RPAの自動化対象案件発掘って難しい!?シナリオ描けてますか?(vol.14)

2022.01.31

以下は、RPA導入支援に関してよくあるRFPの一部分です。

  • 年間〇〇業務の自動化対象業務について新規のシナリオ作成を支援すること
  • 現場が作成した業務シナリオについてRPAの適用の妥当性を判断すること
  • 業務フローが適している場合はシナリオの改善を含めた助言を行うこと、適さない場合は自動化する業務シナリオを支援すること。
    ※シナリオの部分がフローと書かれる場合もあります。

「支援」って言葉は広いなぁ…という話はおいておきますが、いわゆる自動化対象案件の発掘という文脈で、適用の妥当性を判断を導入時によく求められます。せっかく高いお金を払って導入するRPAですから可能な限り有効に使いたいという気持ちはよくわかります。でも、それほど難しいのでしょうか。本記事では導入時に問われる「自動化に適したシナリオ」の考え方や選択方法について解説します。
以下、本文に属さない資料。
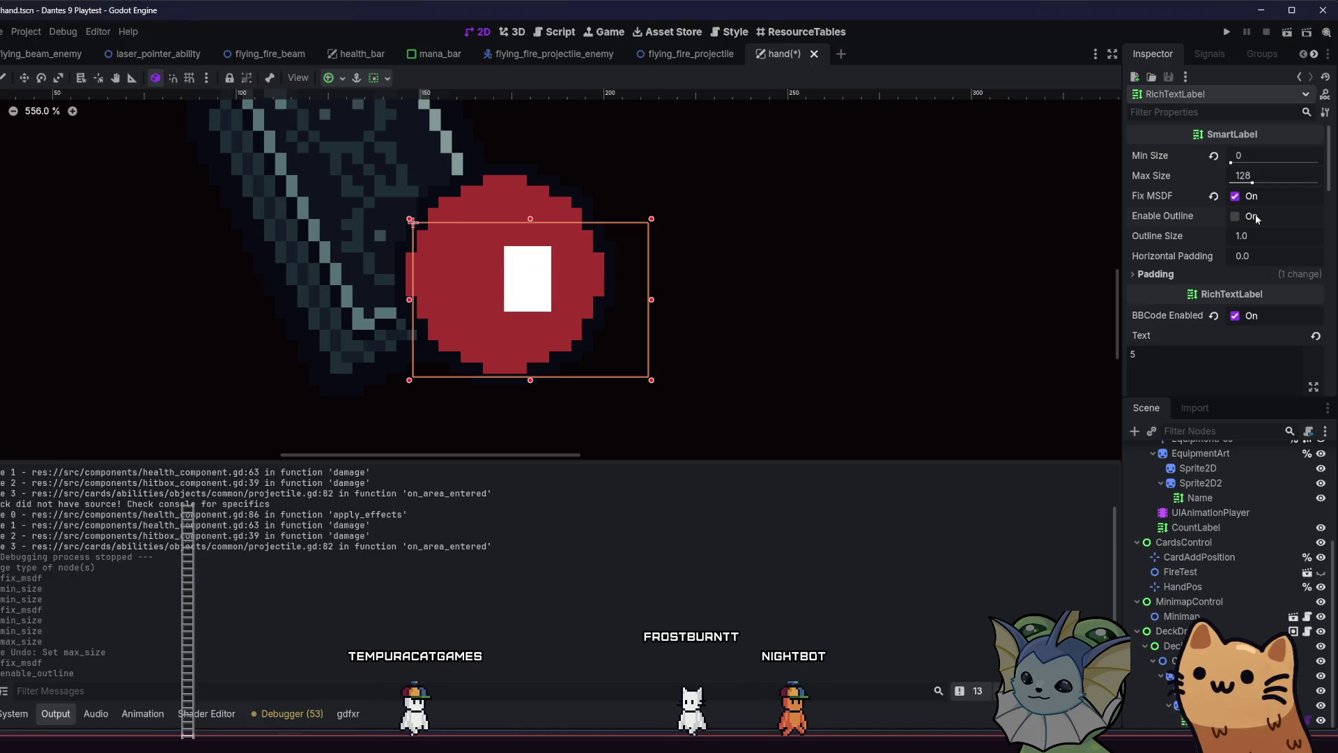
click(1256, 217)
click(1252, 198)
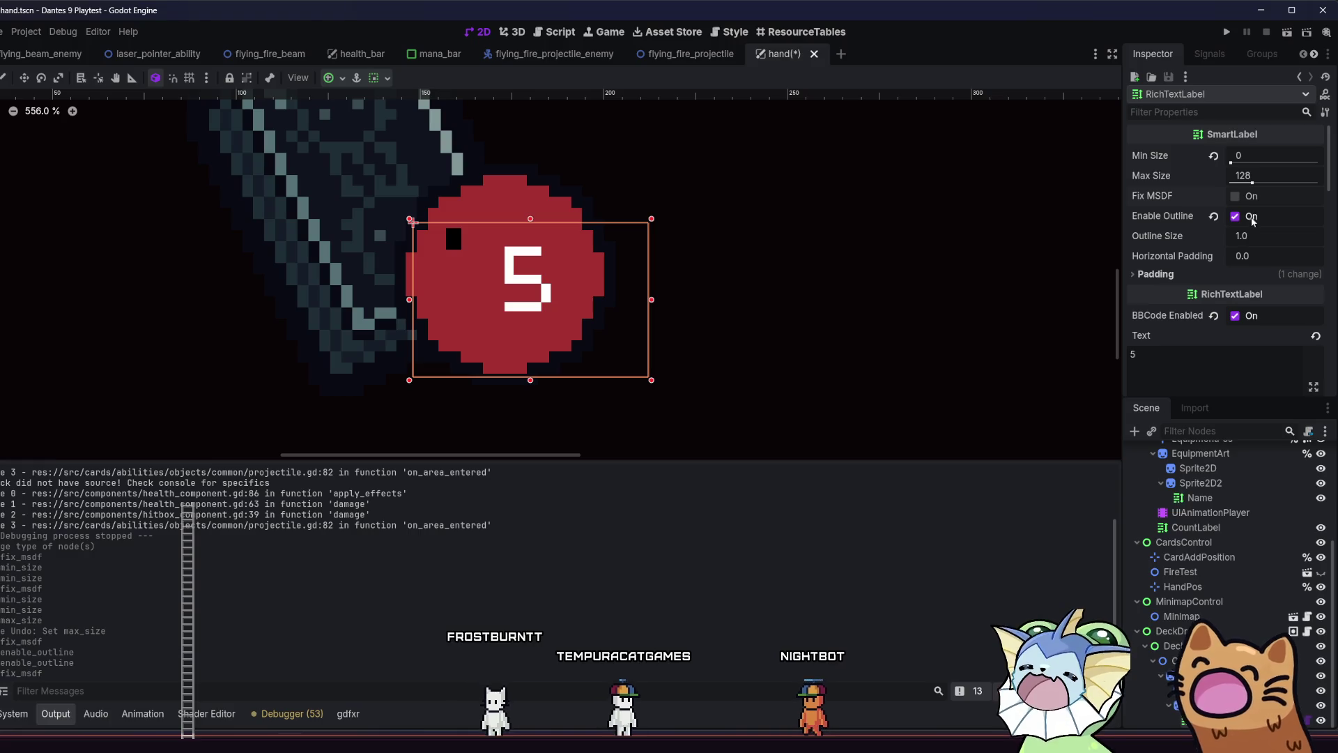
click(1252, 219)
適している適していないの前に…シナリオを正しく書けてますか?

「シナリオ(フロー)を学ぶのとRPAを学ぶのと、どちらが優先順位が先?」と聞かれる機会があります。それはズバリ「シナリオです!」と答えます。なぜでしょう?皆さんが自動化したい内容をしっかりと全容を把握して整理し、どこを自動化するべきかを把握する第1歩だからです。さらに言えば、その先のRPAのプログラムはそのシナリオに従って作成するものです。ですので、シナリオを書けることがまず優先されるべきこととなります。では、シナリオってどう書けばよいのでしょうか。書き方はいくつかあります。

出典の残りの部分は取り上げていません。